Een dSLR wordt vaak gezien als een apparaat wat meteen prachtige foto's schiet. Hoewel prachtige foto's vaak met een dSLR zijn gemaakt, betekent dat niet dat foto's gemaakt met een dSLR vaak prachtig zijn. De autostand van een dSLR levert vaak al hele aardige plaatjes op, maar het loont zeker om jezelf wegwijs te maken in de instellingen van een camera. De Fotografie technische FAQ en Koopadviezen is daarbij erg handig. Dit kost echter tijd. Heb je die niet dan is het raadzaam om ook naar bridge-camera's te kijken. Deze zijn iets compacter, hebben een groot bereik (van groothoek tot tele) en zijn ongeveer even duur als een instap-dSLR. Vaak hebben ze ook een aardig werkende videofunctie, wat bij een dSLR vaak nogal omslachtig werkt. Nadelen hebben ze ook. Hun kleine sensor zorgt voor matige prestaties bij weinig licht. Hoewel de lens die er op zit veelzijdig is, kan je deze niet wisselen. Een tussenweg tussen deze twee opties is een EVIL. Dit is een camera met een grotere sensor dan compacts hebben en verwisselbare lenzen. Een spiegel ontbreekt, wat deze camera's klein houdt. Hierdoor moet je net als bij compactcamera's op het schermpje kijken hoe je foto wordt. Bij sommige modellen is een optische zoeker verkrijgbaar. Momenteel hebben Olympus, Panasonic, Samsung en Sony EVIL's in hun productlijn zitten. Vragen over het wel of niet kopen van een EVIL kunnen ook in dit topic terecht.

Kitlenzen

Bijna altijd koop je een dSLR met een kitlens. Deze lens blinkt wat bouwkwaliteit meestal niet uit en kan nogal goedkoop aanvoelen. De optische prestaties daarentegen zijn meestal prima in orde. De 18-55 IS/VR/SAM/D-AL van Canon/Nikon/Sony/Pentax en de 14-42 van Olympus zijn voldoende scherp om mee te beginnen. Ze bieden ontzettend veel waar voor hun geld en kan je in bijna alle gevallen in het begin prima uit de voeten met de kitlens. Bovenstaande klinkt misschien alsof niemand een ander objectief dan een kitlens nodig heeft. Dat is natuurlijk niet waar. De scherpte van de kitlenzen zijn dik in orde, maar andere aspecten kun je verbeteren door een ander objectief te kiezen. Zo kun je andere wensen hebben mbt het bereik, vervormingen, bouwkwaliteit, AF snelheid, beeldstabilisatie, flare-gevoeligheid, contrast, chromatische abberatie, lichtsterkte, MF ring, kortste scherpstelpunt, etc, etc. Vaak is een kitlens een uitstekende manier om te achterhalen welke aspecten je in een objectief belangrijk vindt om te upgraden, zodat je niet direct een verkeerd objectief aanschaft.

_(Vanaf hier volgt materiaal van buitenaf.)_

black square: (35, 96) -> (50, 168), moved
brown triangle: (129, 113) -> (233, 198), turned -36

Er zijn ook kits met twee lenzen, een groothookzoom en een telezoom. Deze kits zijn uiteraard wat duurder, maar je hebt meteen een fatsoenlijk bereik te pakken, meestal 18-55 + 55-200/250 mm. In kleinbeeldequivalent levert dat een bereik van ongeveer 27-300/375 mm op.

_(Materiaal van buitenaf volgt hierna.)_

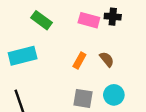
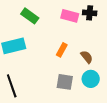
brown semicircle: (107, 59) -> (87, 57), moved

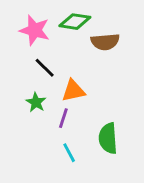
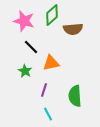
green diamond: (75, 22) -> (52, 15), turned -50
purple line: (63, 118) -> (44, 90), moved
cyan line: (69, 153) -> (48, 114), moved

Een alternatief voor deze dubbelkit is de superzoom. Vaak worden deze afgedaan als slechte troep, toch hebben superzooms ook hun voordelen. Een overzicht van de voor- en nadelen:
+ Je hebt namelijk maar één lens nodig die het hele bereik afdekt. Lenzen wisselen hoeft dus niet
+ Je hebt een compacte uitrusting, scheelt een hoop sjouwwerk.
- Optische kwaliteit is minder dan met twee losse lenzen
- Superzooms zijn niet lichtsterk, vaak f/6.3 op het tele-eind.
- AF is vaak trager
Vraag je in dit topic naar een superzoom, dan nemen wij aan dat je van de voor- en nadelen op de hoogte bent, en dus de voordelen zwaarder vindt wegen.
Om te kijken hoe ver je in kan zoomen met de verschillende kitlenzen, kan je een tool gebruiken van Tamron of Nikon. Meer informatie over lenzen kan je vinden in de topics van Nikon, Canon, Sony, Pentax en Olympus.

Stabilisatie

Verschillende fabrikanten gebruiken verschillende methoden om het beeld te stabiliseren. Canon (IS), Nikon (VR), Sigma (OS) en Tamron (VC) bouwen de stabilisatie in de lens. Dit gebeurt door de lenselementen te verschuiven. Sony (SSS), Olympus en Pentax (SR) bouwen de stabilisatie in de body. Hierbij wordt de sensor verschoven. Beide systemen hebben hun voor en nadelen:

In de lens:
+ De stabilisatie is steeds op maat van de lens zelf gemaakt
+ Het zoekerbeeld wordt ook gestabiliseerd, wat een rustiger beeld geeft
- Elke lens moet afzonderlijk gestabiliseerd zijn

In de body:
+ Elke lens die je gebruikt is gestabiliseerd, dus ook oude lenzen en primes
- Het zoekerbeeld wordt niet gestabiliseerd
- Vooral op het tele-eind werkt deze methode wat minder omdat de beweging van de sensor beperkt is

Let er wel op dat stabilisatie iets is om je eigen beweging te corrigeren. De beweging van je onderwerp wordt dus niet gecorrigeerd; stabilisatie gebruiken om foto's van bewegende kinderen te maken in een donkere kamer zal dus niets helpen. Stabilisatie is vooral bruikbaar bij de telelenzen, bij ultra-groothoeklenzen zal je niet snel een gestabiliseerd model vinden.

Live View

Een dSLR stuurt via spiegels het beeld dat door de lens komt naar de optische zoeker. Pas als je afdrukt klapt de spiegel omhoog en komt het beeld op de sensor. Vantevoren het beeld bekijken op het scherm zoals dat bij compactcamera's kan is dus niet mogelijk. Hier hebben de fabrikanten wat op gevonden: Live View. Bij de meeste fabrikanten druk je op een knopje, waardoor de spiegel omhoog klapt en het beeld op de sensor valt. Nu zie je op het scherm wat de camera ziet en kan je daarmee je compositie bepalen. Het grote nadeel van deze methode is dat de spiegel is opgeklapt, en daarmee de snelle Phase-AF sensoren niet meer werken. Autofocus gaat nu door middel van de trage contrast-AF, net als bij compactcamera's, of door de spiegel tijdens het focussen tijdelijk weer neer te klappen, waardoor je een tijdje niks ziet op het scherm.